Correlation Between Gabelli Utilities and Financial Services
Can any of the company-specific risk be diversified away by investing in both Gabelli Utilities and Financial Services at the same time? Although using a correlation coefficient on its own may not help to predict future stock returns, this module helps to understand the diversifiable risk of combining Gabelli Utilities and Financial Services into the same portfolio, which is an essential part of the fundamental portfolio management process.
By analyzing existing cross correlation between Gabelli Utilities and Financial Services Portfolio, you can compare the effects of market volatilities on Gabelli Utilities and Financial Services and check how they will diversify away market risk if combined in the same portfolio for a given time horizon. You can also utilize pair trading strategies of matching a long position in Gabelli Utilities with a short position of Financial Services. Check out your portfolio center. Please also check ongoing floating volatility patterns of Gabelli Utilities and Financial Services.

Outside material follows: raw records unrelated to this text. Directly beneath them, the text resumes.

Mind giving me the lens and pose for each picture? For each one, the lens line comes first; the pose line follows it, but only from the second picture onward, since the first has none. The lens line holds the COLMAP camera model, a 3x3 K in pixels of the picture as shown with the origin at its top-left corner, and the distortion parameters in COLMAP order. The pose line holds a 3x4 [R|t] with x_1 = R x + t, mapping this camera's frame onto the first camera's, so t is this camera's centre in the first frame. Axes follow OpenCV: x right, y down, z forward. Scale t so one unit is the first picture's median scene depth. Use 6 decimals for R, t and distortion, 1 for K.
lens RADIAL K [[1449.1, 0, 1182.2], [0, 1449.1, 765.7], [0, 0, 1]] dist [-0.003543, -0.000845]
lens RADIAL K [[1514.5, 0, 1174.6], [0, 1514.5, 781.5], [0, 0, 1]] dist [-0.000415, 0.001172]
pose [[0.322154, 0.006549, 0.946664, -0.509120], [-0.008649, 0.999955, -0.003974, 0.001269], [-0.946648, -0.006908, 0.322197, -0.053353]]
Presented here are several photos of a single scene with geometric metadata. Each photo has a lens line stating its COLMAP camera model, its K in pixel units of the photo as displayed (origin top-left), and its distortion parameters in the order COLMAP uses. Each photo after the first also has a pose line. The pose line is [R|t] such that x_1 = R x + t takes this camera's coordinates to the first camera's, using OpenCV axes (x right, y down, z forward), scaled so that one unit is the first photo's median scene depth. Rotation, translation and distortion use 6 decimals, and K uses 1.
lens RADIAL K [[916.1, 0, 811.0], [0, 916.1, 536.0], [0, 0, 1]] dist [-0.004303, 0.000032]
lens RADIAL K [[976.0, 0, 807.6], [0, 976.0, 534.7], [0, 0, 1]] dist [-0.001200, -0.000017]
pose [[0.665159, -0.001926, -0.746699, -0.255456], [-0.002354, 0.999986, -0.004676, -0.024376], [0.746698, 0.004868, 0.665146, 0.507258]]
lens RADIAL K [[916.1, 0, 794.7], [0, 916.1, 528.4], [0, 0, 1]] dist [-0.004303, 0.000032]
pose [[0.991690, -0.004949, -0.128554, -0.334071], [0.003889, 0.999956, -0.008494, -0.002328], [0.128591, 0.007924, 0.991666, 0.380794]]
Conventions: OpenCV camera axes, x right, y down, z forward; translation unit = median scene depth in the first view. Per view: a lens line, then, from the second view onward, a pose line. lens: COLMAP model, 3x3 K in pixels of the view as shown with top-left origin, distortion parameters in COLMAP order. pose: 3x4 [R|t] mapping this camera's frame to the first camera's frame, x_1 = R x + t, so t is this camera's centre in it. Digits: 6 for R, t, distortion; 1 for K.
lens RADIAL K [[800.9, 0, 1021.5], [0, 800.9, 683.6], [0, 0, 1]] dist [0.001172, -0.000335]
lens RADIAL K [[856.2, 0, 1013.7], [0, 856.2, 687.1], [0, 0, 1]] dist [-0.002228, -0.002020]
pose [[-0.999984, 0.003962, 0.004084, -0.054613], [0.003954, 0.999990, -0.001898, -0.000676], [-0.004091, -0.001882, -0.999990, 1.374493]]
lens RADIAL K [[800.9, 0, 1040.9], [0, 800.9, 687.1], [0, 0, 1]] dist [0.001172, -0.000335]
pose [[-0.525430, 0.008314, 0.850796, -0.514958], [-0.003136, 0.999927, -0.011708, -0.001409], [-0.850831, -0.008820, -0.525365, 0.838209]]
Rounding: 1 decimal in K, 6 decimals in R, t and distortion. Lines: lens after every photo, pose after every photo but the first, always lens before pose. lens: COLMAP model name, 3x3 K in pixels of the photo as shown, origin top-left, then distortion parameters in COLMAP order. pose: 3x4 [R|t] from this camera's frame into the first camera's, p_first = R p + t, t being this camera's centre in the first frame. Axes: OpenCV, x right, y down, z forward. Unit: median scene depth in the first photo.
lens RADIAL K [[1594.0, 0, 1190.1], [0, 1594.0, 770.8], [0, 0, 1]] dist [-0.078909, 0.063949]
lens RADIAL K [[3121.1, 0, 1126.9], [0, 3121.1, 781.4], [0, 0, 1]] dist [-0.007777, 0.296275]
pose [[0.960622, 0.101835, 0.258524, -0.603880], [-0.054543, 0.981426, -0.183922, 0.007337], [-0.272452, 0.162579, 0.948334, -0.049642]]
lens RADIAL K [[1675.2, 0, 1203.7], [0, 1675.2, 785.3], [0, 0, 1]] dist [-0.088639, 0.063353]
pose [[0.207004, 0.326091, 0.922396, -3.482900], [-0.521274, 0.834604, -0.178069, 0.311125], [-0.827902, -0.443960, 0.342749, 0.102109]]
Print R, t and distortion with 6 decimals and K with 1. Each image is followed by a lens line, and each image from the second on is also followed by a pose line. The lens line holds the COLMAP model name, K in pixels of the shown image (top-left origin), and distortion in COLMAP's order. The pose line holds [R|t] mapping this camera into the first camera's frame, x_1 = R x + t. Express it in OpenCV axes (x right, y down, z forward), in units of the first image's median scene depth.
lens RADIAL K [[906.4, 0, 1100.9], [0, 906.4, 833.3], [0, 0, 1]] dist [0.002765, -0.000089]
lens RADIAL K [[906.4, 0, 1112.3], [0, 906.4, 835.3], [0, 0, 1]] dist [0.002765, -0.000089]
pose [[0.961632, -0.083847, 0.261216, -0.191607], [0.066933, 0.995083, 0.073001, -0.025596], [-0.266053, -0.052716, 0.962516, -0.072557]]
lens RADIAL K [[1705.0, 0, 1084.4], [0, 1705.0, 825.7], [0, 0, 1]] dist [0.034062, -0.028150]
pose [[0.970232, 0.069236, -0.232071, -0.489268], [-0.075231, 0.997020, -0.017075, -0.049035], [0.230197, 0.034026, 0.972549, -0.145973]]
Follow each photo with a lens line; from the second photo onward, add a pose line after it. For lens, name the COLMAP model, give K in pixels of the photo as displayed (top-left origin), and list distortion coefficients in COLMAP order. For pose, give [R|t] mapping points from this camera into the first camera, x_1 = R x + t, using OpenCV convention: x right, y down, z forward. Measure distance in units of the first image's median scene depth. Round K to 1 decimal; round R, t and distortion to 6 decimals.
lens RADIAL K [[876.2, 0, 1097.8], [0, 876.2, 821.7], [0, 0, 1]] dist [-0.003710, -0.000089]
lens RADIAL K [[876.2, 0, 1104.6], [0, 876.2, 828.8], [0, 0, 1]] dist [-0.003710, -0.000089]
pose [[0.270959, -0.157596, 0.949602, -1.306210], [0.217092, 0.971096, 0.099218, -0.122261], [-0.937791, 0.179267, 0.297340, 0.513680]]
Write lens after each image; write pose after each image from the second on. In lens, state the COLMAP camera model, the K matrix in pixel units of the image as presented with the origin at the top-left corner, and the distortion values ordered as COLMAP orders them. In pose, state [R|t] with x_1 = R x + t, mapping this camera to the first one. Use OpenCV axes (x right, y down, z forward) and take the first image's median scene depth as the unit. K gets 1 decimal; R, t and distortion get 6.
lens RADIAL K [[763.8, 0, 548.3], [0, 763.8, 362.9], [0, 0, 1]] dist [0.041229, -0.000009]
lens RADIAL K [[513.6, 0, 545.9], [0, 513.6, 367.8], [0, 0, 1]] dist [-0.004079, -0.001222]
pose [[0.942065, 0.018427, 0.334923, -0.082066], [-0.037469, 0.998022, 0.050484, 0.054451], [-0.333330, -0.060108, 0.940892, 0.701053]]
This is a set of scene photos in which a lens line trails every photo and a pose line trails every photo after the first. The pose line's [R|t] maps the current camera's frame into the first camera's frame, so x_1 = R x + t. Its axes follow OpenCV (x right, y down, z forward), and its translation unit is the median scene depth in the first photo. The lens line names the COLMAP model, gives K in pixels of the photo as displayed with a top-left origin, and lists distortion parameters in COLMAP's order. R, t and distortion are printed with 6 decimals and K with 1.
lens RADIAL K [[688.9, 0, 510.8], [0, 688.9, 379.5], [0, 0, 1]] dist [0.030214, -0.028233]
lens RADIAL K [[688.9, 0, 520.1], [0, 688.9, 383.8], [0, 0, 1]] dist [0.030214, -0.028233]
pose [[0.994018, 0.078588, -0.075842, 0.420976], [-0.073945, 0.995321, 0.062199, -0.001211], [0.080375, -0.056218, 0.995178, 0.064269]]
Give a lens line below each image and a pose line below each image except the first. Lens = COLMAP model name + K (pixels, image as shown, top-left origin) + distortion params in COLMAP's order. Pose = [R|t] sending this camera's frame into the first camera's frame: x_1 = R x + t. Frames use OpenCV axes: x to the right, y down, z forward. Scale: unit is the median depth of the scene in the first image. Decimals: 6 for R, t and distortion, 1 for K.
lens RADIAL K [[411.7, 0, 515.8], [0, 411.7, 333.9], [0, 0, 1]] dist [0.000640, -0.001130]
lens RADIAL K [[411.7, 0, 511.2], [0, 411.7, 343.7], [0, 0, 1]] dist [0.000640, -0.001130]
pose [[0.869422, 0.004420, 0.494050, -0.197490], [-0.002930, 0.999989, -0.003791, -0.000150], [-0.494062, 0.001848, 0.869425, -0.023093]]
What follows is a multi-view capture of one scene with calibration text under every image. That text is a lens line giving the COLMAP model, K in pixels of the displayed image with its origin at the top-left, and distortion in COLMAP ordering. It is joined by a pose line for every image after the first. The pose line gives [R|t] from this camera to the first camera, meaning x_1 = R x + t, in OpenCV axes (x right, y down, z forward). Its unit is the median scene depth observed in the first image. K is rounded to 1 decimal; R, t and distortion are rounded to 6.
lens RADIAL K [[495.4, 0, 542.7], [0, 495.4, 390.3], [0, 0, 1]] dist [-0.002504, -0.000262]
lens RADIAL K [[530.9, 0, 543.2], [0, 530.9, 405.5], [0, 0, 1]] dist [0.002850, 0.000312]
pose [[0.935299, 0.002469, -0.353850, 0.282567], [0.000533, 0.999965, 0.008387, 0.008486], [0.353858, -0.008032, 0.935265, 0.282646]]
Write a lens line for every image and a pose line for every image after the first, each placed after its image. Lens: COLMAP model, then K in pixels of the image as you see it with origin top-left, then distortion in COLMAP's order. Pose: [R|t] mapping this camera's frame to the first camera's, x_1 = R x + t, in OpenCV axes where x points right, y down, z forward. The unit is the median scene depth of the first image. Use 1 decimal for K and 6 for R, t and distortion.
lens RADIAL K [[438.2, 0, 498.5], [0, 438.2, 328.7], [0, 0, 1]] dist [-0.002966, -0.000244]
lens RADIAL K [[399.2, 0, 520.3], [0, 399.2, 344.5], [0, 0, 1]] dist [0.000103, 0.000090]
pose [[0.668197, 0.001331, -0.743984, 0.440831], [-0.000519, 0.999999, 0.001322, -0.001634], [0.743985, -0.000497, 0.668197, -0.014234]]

Diversification Opportunities for Gabelli Utilities and Financial Services
0.1 | Correlation Coefficient |
Average diversification
The 3 months correlation between Gabelli and Financial is 0.1. Overlapping area represents the amount of risk that can be diversified away by holding Gabelli Utilities and Financial Services Portfolio in the same portfolio, assuming nothing else is changed. The correlation between historical prices or returns on Financial Services and Gabelli Utilities is a relative statistical measure of the degree to which these equity instruments tend to move together. The correlation coefficient measures the extent to which returns on Gabelli Utilities are associated (or correlated) with Financial Services. Values of the correlation coefficient range from -1 to +1, where. The correlation of zero (0) is possible when the price movement of Financial Services has no effect on the direction of Gabelli Utilities i.e., Gabelli Utilities and Financial Services go up and down completely randomly.
Pair Corralation between Gabelli Utilities and Financial Services
Assuming the 90 days horizon Gabelli Utilities is expected to under-perform the Financial Services. But the mutual fund apears to be less risky and, when comparing its historical volatility, Gabelli Utilities is 1.28 times less risky than Financial Services. The mutual fund trades about -0.02 of its potential returns per unit of risk. The Financial Services Portfolio is currently generating about 0.06 of returns per unit of risk over similar time horizon. If you would invest 1,093 in Financial Services Portfolio on October 5, 2024 and sell it today you would earn a total of 398.00 from holding Financial Services Portfolio or generate 36.41% return on investment over 90 days.
Time Period | 3 Months [change] |
Direction | Moves Together |
Strength | Insignificant |
Accuracy | 100.0% |
Values | Daily Returns |
Gabelli Utilities vs. Financial Services Portfolio
Performance |
Timeline |
Gabelli Utilities |
Financial Services |
Gabelli Utilities and Financial Services Volatility Contrast
Predicted Return Density |
Returns |
Pair Trading with Gabelli Utilities and Financial Services
The main advantage of trading using opposite Gabelli Utilities and Financial Services positions is that it hedges away some unsystematic risk. Because of two separate transactions, even if Gabelli Utilities position performs unexpectedly, Financial Services can make up some of the losses. Pair trading also minimizes risk from directional movements in the market. For example, if an entire industry or sector drops because of unexpected headlines, the short position in Financial Services will offset losses from the drop in Financial Services' long position.Gabelli Utilities vs. Vanguard Sumer Staples | Gabelli Utilities vs. Vanguard Financials Index | Gabelli Utilities vs. Vanguard Energy Index | Gabelli Utilities vs. Vanguard Telecommunication Services |
Check out your portfolio center.Note that this page's information should be used as a complementary analysis to find the right mix of equity instruments to add to your existing portfolios or create a brand new portfolio. You can also try the Equity Search module to search for actively traded equities including funds and ETFs from over 30 global markets.